We will then have to add the indentation to a value node. This should not be particularly difficult; we can have a new protected method on ConfigNodeComplexValue that will take in an indentation string and insert it after every newline it sees. This will ensure consistent indentation if the parsed value was a multi-line object or array.

The only problem I can see with this approach is the case in which we're inserting a multi-line value into a single-line object. So in a case like this:

a { b { c { } } }, if we wanted to insert

{
    e : 12
    f : 13
}

at path a.b.c.d, I'm not sure of a good way to handle that indentation. We COULD add a new-line to the object at c, but then the question becomes how much do we indent that? What if the map we want is contained entirely on a single line, but a parent map a couple levels up is indented?

Mostly I just wanted to run this approach by you, and see if you had any suggestions/feedback, or if you'd prefer a different approach.

Thanks!

havocp commented 9 years ago

Philosophically I think this can be a pretty simple best-effort algorithm - if the file is nicely-formatted already in a reasonable way, then we try to match that, but if the file is too creative then too bad. As long as we produce a valid file it's ok to be a little ugly in corner cases.
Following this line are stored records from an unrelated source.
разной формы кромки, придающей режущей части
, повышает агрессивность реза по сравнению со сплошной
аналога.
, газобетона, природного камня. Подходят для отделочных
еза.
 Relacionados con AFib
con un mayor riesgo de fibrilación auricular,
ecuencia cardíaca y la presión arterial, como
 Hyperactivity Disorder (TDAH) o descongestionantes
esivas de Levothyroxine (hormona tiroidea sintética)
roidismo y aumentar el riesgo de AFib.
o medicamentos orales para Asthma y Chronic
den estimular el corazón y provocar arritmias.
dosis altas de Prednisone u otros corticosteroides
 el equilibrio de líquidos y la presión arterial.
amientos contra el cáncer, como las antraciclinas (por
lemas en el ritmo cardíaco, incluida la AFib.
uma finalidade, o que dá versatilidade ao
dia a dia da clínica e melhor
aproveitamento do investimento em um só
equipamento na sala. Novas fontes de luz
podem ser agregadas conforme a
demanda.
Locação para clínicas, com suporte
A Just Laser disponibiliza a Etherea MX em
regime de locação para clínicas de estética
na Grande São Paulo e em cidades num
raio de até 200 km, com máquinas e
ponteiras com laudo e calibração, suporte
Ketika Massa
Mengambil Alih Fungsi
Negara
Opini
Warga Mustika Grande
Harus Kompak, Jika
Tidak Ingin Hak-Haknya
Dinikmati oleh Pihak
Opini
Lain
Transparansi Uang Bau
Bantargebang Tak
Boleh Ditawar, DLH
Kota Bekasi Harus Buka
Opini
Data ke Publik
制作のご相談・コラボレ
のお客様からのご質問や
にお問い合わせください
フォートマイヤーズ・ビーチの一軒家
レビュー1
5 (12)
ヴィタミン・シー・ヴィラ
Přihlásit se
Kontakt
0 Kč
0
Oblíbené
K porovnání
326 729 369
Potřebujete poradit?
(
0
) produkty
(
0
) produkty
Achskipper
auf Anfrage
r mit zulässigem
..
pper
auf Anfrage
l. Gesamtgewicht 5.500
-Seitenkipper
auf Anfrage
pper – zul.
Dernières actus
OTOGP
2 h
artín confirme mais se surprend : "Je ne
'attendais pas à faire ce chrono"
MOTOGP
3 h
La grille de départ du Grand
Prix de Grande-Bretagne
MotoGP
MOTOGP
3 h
For a { b { c { } } } if a itself is indented, you could use the a indent to decide on the spaces-per-nesting-level, and then indent based on that ? like if a is indented two spaces and is nested once, then we have two-space indentation; so b should be indented 4 spaces, c indented 6 spaces, etc. ?

I don't mean to imply you'd reformat the existing stuff; just if you add fields inside c you'd use this to decide on their indentation?

Anyway I think what you describe sounds fine. Let's just do something simple that works in common cases (and always produces a valid file, even in the corner cases where it gets the indentation a little weird).

MSLilah commented 9 years ago

Sounds good! Thanks for the feedback as always!

havocp commented 9 years ago

I think we can declare victory on this issue and close it! There are some more APIs we want to do, but I'll make new issues for those (or if I don't, anyone is welcome to of course). Thanks so much for the work on this.